= Hachiun =

Brother of Genghis Khan

Hachiun (Хачиун, also known as Hachiun Alchi Хачиун Алчи, Qachi'un, Qachi'un-elchi; born c. 1166) was a full-brother of Genghis Khan and the third child of Yesugei and Hoelun. The Secret History of the Mongols specifies that "when Temujin was 9 years old, Hachiun was five years old." As a child he received a prefix "Alchi" to his name and therefore was referred to as Hachiun-alchi, or Alchidai (diminutive form of "Alchi"). He probably had a son whose name was Ilchidey (Iljigdei).

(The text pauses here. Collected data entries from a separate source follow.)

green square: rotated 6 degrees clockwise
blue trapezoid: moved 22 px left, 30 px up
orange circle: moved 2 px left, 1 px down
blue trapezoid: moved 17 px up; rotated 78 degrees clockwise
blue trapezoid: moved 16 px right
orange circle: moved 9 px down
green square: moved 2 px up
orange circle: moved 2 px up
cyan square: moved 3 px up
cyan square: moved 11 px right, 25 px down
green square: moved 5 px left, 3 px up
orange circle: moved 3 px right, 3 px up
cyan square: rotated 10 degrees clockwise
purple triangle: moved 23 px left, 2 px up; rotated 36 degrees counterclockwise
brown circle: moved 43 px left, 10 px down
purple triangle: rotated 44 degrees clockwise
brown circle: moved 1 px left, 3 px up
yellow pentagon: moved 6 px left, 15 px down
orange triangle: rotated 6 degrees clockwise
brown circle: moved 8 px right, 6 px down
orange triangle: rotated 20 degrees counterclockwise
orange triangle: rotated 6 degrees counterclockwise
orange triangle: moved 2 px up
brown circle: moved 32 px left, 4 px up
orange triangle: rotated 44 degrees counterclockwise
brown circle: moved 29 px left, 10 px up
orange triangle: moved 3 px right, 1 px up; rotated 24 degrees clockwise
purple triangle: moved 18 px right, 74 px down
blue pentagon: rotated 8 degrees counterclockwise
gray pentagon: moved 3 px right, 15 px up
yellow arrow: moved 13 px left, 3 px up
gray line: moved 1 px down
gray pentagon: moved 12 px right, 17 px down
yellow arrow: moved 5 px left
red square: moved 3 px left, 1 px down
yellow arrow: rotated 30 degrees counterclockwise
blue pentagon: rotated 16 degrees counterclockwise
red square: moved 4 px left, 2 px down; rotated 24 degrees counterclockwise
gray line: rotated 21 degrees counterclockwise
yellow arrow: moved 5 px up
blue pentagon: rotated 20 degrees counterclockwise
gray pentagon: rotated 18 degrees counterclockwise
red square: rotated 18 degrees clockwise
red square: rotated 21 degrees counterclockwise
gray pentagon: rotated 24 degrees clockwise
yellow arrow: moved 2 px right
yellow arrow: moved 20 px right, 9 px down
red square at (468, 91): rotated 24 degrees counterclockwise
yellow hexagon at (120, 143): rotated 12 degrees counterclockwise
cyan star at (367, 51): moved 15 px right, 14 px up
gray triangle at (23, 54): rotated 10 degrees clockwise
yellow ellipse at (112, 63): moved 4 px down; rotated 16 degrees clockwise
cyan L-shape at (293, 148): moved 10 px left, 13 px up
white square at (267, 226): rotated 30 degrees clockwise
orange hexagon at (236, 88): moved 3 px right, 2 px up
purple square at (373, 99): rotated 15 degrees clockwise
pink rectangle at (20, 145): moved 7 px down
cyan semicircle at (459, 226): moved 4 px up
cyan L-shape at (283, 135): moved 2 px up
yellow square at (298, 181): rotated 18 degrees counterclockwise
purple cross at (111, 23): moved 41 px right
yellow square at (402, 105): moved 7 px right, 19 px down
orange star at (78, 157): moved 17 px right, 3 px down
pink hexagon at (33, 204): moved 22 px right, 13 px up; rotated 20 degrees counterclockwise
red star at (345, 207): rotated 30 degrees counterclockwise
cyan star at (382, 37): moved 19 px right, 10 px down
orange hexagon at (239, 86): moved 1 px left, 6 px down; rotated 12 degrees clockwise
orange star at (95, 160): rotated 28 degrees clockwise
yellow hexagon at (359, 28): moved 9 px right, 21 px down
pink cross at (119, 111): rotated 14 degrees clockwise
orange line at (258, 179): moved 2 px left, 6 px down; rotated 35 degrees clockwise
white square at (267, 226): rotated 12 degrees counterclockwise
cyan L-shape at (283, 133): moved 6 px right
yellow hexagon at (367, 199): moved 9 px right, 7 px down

If other brothers of Temujin, Hasar and Temuge, are frequently mentioned in the Secret History as devoted companions and supporters of the elder brother, the mentions of Hachiun are rare, not only in the accounts of political and public affairs, but also in regular dialogues of daily life. Therefore, there is an opinion that Hachiun might have died early as the chronicles describing the later affairs of Genghis Khan do not mention Hachiun. But he was still alive in 1207: when already a full-fledged ruler of the whole of Mongolia, Genghis Khan was arranging his state affairs, Hachiun received land possessions and subjects from his mighty elder brother the seventh in the hierarchy after their mother Hoelun and younger brother Temuge (as one household), 4 sons of Temujin and brother Hasar, in that order.

Hachiun was said to have very good relationship with his brother Hasar but a poorer one with Temüge. This might be due to preferential treatment of his younger brother in the form of land and power. Of all the brothers he might have had the firmest relationship with Temujin.